● EXERCISE TEXT
[Start of Attachment]

The Reals in (0,1) Are Not Countably Infinite

See also – Cardinality of the Rationals – Positive and Negative included

Claim

The interval (0,1)\subset \mathbb{R} is uncountable. Equivalently, there is no bijection
f:\mathbb{N}\to(0,1).

Proof (Cantor’s Diagonal Argument)

Suppose for contradiction that (0,1) is countable. Then its elements can be listed as a sequence:

    \[ x_1,\, x_2,\, x_3,\, \dots \]

Write each x_n in (a chosen) decimal expansion:

    \[ x_n \;=\; 0.d_{n1}d_{n2}d_{n3}\dots,\qquad d_{nk}\in\{0,1,\dots,9\}. \]

Convention: If a real admits two decimal expansions (e.g., 0.4999\ldots=0.5), choose the one
not ending with an infinite tail of 9s. This removes ambiguity.

[End of Attachment]

● DATA SUPPLIED
[Start of Attachment]

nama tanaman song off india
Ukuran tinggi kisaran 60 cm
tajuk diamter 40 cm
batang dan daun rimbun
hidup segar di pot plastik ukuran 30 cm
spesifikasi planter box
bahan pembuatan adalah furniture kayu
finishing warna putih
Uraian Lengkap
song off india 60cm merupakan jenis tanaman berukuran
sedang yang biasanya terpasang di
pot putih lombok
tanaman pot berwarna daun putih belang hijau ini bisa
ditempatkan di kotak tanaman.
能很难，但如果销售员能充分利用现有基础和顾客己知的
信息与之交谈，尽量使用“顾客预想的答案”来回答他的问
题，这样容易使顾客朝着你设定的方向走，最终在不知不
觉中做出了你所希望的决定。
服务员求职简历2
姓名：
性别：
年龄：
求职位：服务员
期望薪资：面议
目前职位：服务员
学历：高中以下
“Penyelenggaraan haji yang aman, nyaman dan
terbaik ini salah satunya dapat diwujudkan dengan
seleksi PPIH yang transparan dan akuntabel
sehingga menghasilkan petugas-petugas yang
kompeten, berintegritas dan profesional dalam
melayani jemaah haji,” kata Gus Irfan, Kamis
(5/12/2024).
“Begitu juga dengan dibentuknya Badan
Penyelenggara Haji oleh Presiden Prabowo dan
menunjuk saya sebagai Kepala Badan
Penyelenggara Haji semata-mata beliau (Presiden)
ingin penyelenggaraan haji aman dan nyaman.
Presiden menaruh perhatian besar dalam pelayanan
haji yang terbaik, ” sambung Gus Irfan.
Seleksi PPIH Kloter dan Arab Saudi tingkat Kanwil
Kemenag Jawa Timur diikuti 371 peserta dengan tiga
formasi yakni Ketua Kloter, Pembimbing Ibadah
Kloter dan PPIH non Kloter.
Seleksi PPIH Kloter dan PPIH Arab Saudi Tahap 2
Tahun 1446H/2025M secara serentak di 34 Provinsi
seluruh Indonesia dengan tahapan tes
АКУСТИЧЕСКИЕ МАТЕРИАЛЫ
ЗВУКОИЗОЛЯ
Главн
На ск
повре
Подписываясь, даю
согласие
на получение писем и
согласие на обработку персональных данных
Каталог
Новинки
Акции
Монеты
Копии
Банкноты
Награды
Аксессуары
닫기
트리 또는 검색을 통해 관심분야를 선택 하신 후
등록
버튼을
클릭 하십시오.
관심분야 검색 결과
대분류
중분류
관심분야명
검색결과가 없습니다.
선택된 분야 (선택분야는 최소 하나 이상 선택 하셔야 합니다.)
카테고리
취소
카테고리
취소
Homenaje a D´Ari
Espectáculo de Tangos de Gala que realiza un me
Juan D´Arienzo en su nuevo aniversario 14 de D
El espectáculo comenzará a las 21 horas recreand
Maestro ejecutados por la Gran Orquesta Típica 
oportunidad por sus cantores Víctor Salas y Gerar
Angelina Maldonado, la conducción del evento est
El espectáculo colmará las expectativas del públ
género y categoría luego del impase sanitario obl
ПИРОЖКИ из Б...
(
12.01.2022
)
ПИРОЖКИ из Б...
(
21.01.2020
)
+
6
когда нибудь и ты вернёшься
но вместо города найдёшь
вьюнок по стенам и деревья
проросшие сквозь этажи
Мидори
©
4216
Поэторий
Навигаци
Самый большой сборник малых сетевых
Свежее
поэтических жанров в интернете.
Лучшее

[End of Attachment]

● TASK A
In the text on the uncountability of (0,1), which decimal expansion does the stated convention choose when a real number admits two expansions?
● TASK B
Resume the proof that the reals in (0,1) are uncountable, picking up after its last sentence and carrying Cantor's diagonal argument through to its conclusion.

● YOUR RESPONSE A
The one that does not end with an infinite tail of 9s.

● YOUR RESPONSE B
Construct a new number y\in(0,1) by defining its digits c_1,c_2,c_3,\dots along the diagonal:

    \[ c_n \;=\; \begin{cases} 1, & \text{if } d_{nn}\neq 1,\\ 2, & \text{if } d_{nn}=1, \end{cases} \qquad\text{and}\qquad y \;=\; 0.c_1c_2c_3\ldots \]

By construction, y differs from x_n in the n-th digit, so y\neq x_n for all n. This contradicts the assumption that \{x_n\} lists all elements of (0,1).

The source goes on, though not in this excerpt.